From The Heart

By Susan Hill

Chatto & Windus, £10.99

Review by Malcolm Forbes

SUSAN Hill’s latest novel is a departure from her whodunnits and ghost stories. As a coming-of-age tale, From The Heart delivers neither thrills nor chills. What it does, though, with great skill and poignancy, is chart “the shift from being a girl to being a woman” and the devastation that ensues from bad judgement, wrong decisions and illicit desires.

In the first half of the book, Hill sketches the formative years of her unassuming protagonist in 1950s England. Olive Piper is a plain but popular 17-year-old preparing for her A Levels. She gets into university where she pursues her passion for literature and meets the leading man in a play who asks her out. So far so unremarkable. But innocent, too-trusting Olive becomes pregnant. No longer can she allow herself to be blithely buffeted along by unseen forces: finally she has to take charge and forge her own way.

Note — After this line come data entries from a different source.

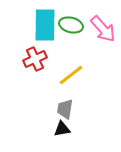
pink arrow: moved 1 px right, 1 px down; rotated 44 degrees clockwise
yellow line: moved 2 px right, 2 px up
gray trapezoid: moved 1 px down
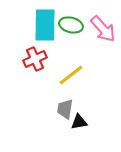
black triangle: moved 17 px right, 7 px up
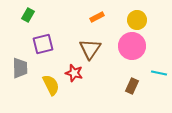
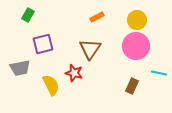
pink circle: moved 4 px right
gray trapezoid: rotated 80 degrees clockwise
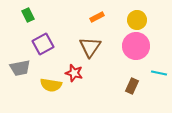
green rectangle: rotated 56 degrees counterclockwise
purple square: rotated 15 degrees counterclockwise
brown triangle: moved 2 px up
yellow semicircle: rotated 125 degrees clockwise
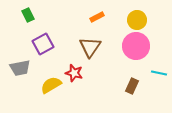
yellow semicircle: rotated 140 degrees clockwise
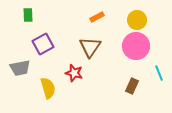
green rectangle: rotated 24 degrees clockwise
cyan line: rotated 56 degrees clockwise
yellow semicircle: moved 3 px left, 3 px down; rotated 105 degrees clockwise
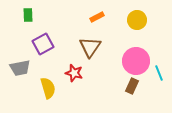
pink circle: moved 15 px down
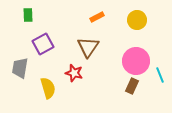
brown triangle: moved 2 px left
gray trapezoid: rotated 110 degrees clockwise
cyan line: moved 1 px right, 2 px down
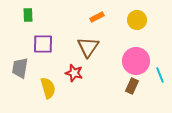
purple square: rotated 30 degrees clockwise
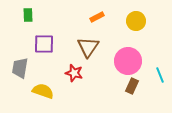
yellow circle: moved 1 px left, 1 px down
purple square: moved 1 px right
pink circle: moved 8 px left
yellow semicircle: moved 5 px left, 3 px down; rotated 55 degrees counterclockwise
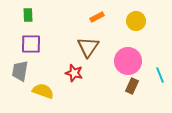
purple square: moved 13 px left
gray trapezoid: moved 3 px down
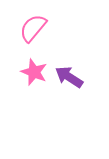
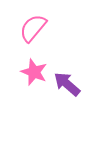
purple arrow: moved 2 px left, 7 px down; rotated 8 degrees clockwise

And so the “looker-on” who was content to skulk around backstage is thrust into the glaring limelight. After weighing up her limited options, Olive takes refuge at St Jude’s, a home for unmarried mothers. There she gives birth to a baby boy who is swiftly taken from her and given up for adoption. Finding her feet again, she secures a job teaching English at a school for girls. But her equilibrium is soon threatened again, first by a debilitating illness and then by her love for an older, female colleague. Can she stay sane and happy while faced with the dual threat of public scandal and private heartache?

This novel finds Hill with a different agenda. Unable to spook or perplex her reader, she sets out to move us. So well drawn is her heroine, and so keenly realised her predicaments and misfortunes, that we feel for her at every turn. With trademark crisp, poised prose, Hill expertly articulates Olive’s panic as she flees alone to a dead-end, out-of-season seaside resort; her helplessness when up against unsympathetic doctors; her fear of developing a bond with her baby son (“Don’t let yourself love,” is advice she can’t heed); and her wrenching pain when at last she loses him.

From The Heart is about choices and their consequences. At one moment, Olive sits down with her large, “well corseted” stepmother and asks her two pertinent questions: “Do you feel that you made the right choice? Is this the life you wanted?” With these questions in mind, we follow Olive as she goes from a young, carefree ingénue able to choose what she studies and who she loves, to a woman afflicted with scars and regrets, who learns the hard way that society dictates just how free she can be. In her case, and in her time, her freedom of choice is cruelly restricted.

In her last pages, Hill sneaks in if not a twist then a nasty surprise. It makes for a fitting end to a captivating book, one rich with subtle and sudden drama.